**EXTRACT PROVIDED:**

----

So that's the preferred approach to fiscal policy--we would rather adopt a plan and implement it consistently, and then allow some flexibility on the headline deficit if growth turned out to be substantially weaker than expected.
On the mortgage-arrears targets, the actual targets were agreed with the central bank. It's a quite complex area, and we initially had a view that a more ambitious set of targets would have been appropriate, because we see the resolution of nonperforming loans as very important to Ireland's recovery. At the same time, it's essential that the resolutions be durable, that there not be a high rate of re-default on restructured loans. So it's important to get the quality of the solutions that are adopted high. So we saw some tradeoff, between quality and quantity, and, in the end, we agreed that the targets envisaged were appropriate.
QUESTIONER: Hi, Craig. Three questions here. Could you say a few words about what impact you see from your lower growth estimates for Ireland to manage its debts into the future. And could you say a few words about what you expect to happen and, indeed, when, on the precautionary credit lines.
And do you think Irish banks will require new capitalizations from now through next year?
MR. BEAUMONT: On the growth side, overall their revisions are relatively modest, and don't fundamentally change the revenue outlook and the fiscal outlook more generally. So we don't see that as has having a significant impact on fiscal targets or consolidation or the deficit.
The precautionary credit line is a matter that we will discuss on the next review. The decision on whether to have a precautionary credit line is very much with the Irish authorities, and so the timing is in their hands, as well.
In terms of bank capital needs, this is an issue for the exercises that are expected in 2014 as part of the movement to a Single Supervisory Mechanism which will be overseen by the European Central Bank and the European Banking Authority. I won't hazard any estimate of what might come from those exercises.
QUESTIONER: A follow-on question in relation to the tracker mortgage solutions that are being weighed at the moment -- you talk in the report about Irish banks' potentially borrowing the high-quality balance sheet of a European institution. Are you talking about the ESM here, or another official institution? You're not talking about a private institution like an investment bank here.
MR. BEAUMONT: From a technical perspective, this really only needs to be a high-quality balance sheet that can access funding at lower cost. So, there's no specific institution that's being established as a potential counterpart at this stage.
QUESTIONER: So, you could also include in a potential solution a private back, as such, with a high-rated balance sheet?
MR. BEAUMONT: Technically, that would be an option -- but the question would be, whether you would find a suitable counterpart.
QUESTIONER: So, the more likely kind of scenario, it would be an official institution then?
MR. BEAUMONT: We're still working on the technical side of it, and then there would be a matter of finding a way to bring it towards implementation, which would obviously require further discussion.
QUESTIONER: And just to be clear, when you talk about "borrowing" a balance sheet, you're talking about some sort of guarantee-type arrangements from an institution.
MR. BEAUMONT: We called it a "credit enhancement." That's a fairly general term which would include a guarantee.
QUESTIONER: Just a follow-on question: With regarding to a precautionary line, will the IMF be part of such a potential line?
MR. BEAUMONT: The Managing Director, Ms. Lagarde, was in Dublin earlier this year, in March, and she indicated that we were open to that possibility.
QUESTIONER: But you're not -- in terms of the terms that are being discussed at the moment, you can't say whether the IMF will be?
MR. BEAUMONT: Not at this stage, no. We're discussing the range of options, which would include the IMF participating in a credit line.

----

**DATA EXTRACT:**
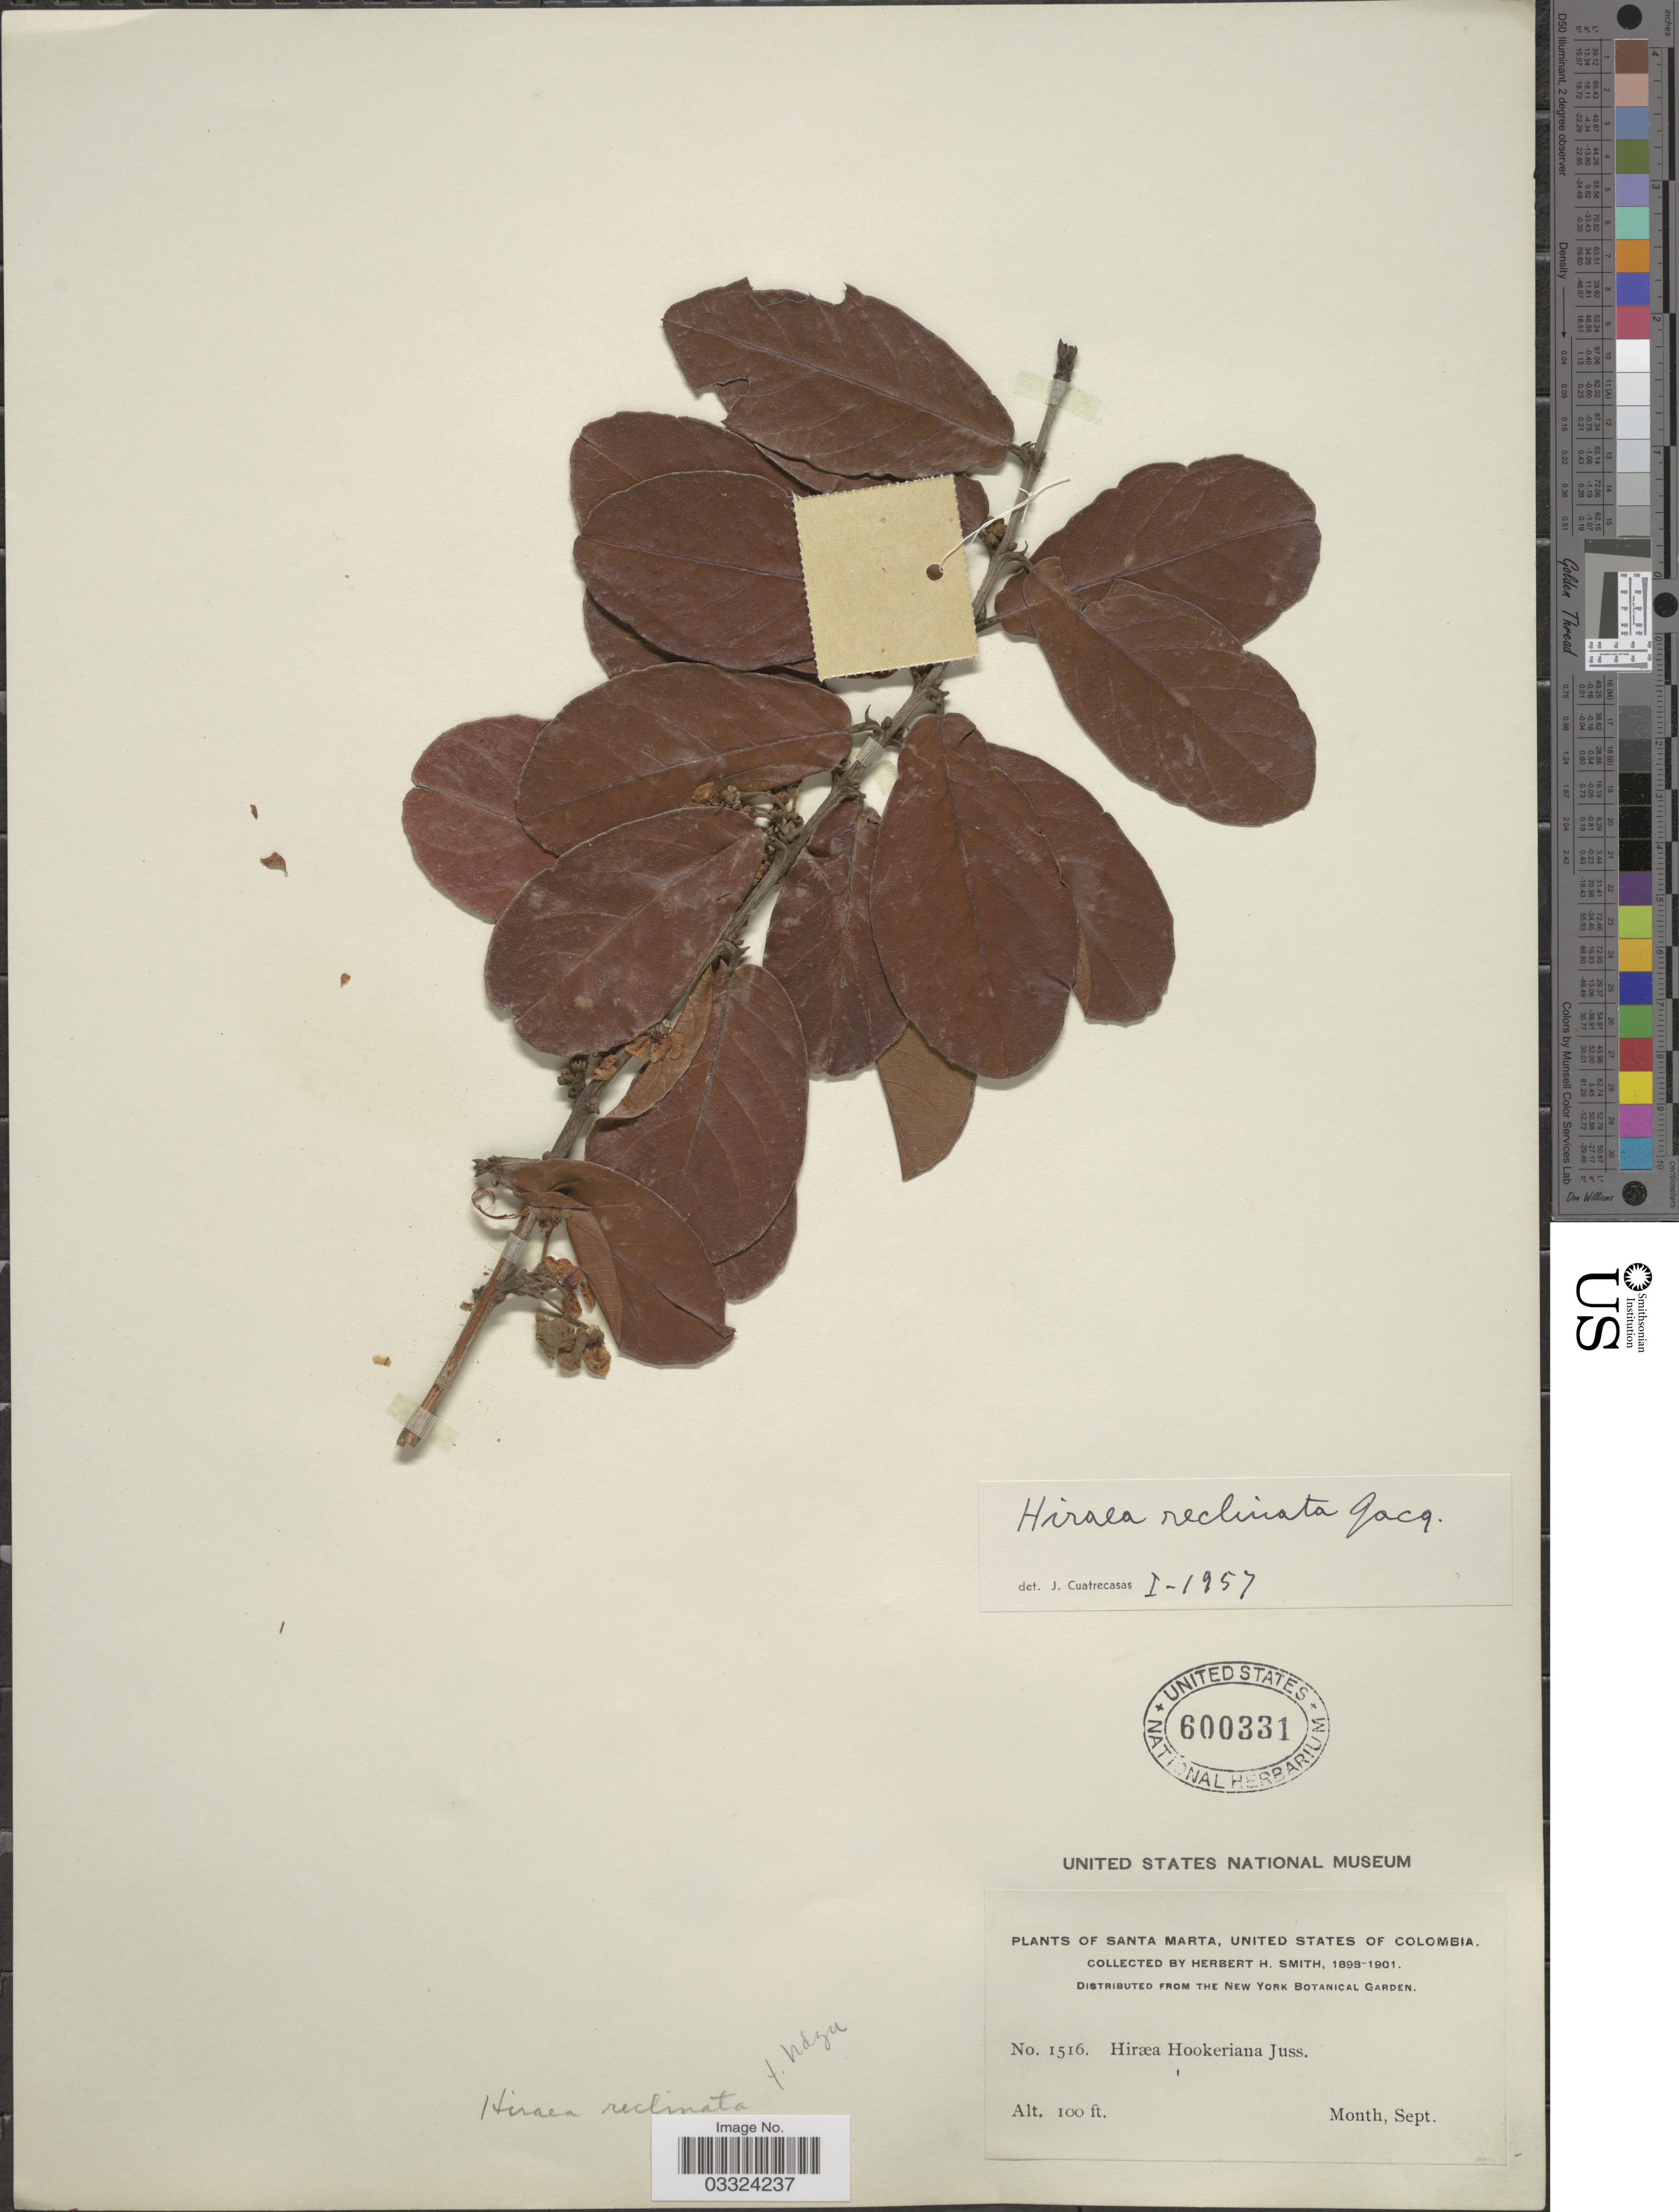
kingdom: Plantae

----

**AIM OF THE TASK:** Continue the press briefing transcript on Ireland's economy from the point where it ends.

**RESPONSE TO THIS EXERCISE:**
QUESTIONER: All right. Just in a scenario where there may not be a kind of European commitment toward backing a precautionary line -- because I think it has to go through the various parliaments to be passed -- in that event, would the IMF, or could the IMF go it alone in terms of providing a backstop for Ireland?
MR. BEAUMONT: From a technical perspective, we could go it alone. We can have a credit line with any member country under our normal policies. But, in practice, in the euro area, all the engagements have been jointly with the European authorities.
QUESTIONER: To continue on the credit line -- do you think that the government's decisions on the current budget will have any impact on that. And you're saying that it's okay if they do the 5.1 over two years. Are you suggesting there that if growth is, as you expect, higher next year, that there's more room for perhaps doing more consolidation next year, rather than this year?
MR. BEAUMONT: Normally when we discuss a new program, we take a forward-looking approach to the policies that would be needed in that context. Certainly, there will be a need for continued fiscal consolidation in Ireland. On the cumulative nature of fiscal consolidation, as you point out, there is that possibility to substitute from one year to the other. But certainly you would want to keep consolidation still on a downward path to promote Ireland's recovery.
QUESTIONER: In previous reports, the IMF was quite hard the issue of retrospective recapitalization, and saying to you that they should fill the promise of breaking that link.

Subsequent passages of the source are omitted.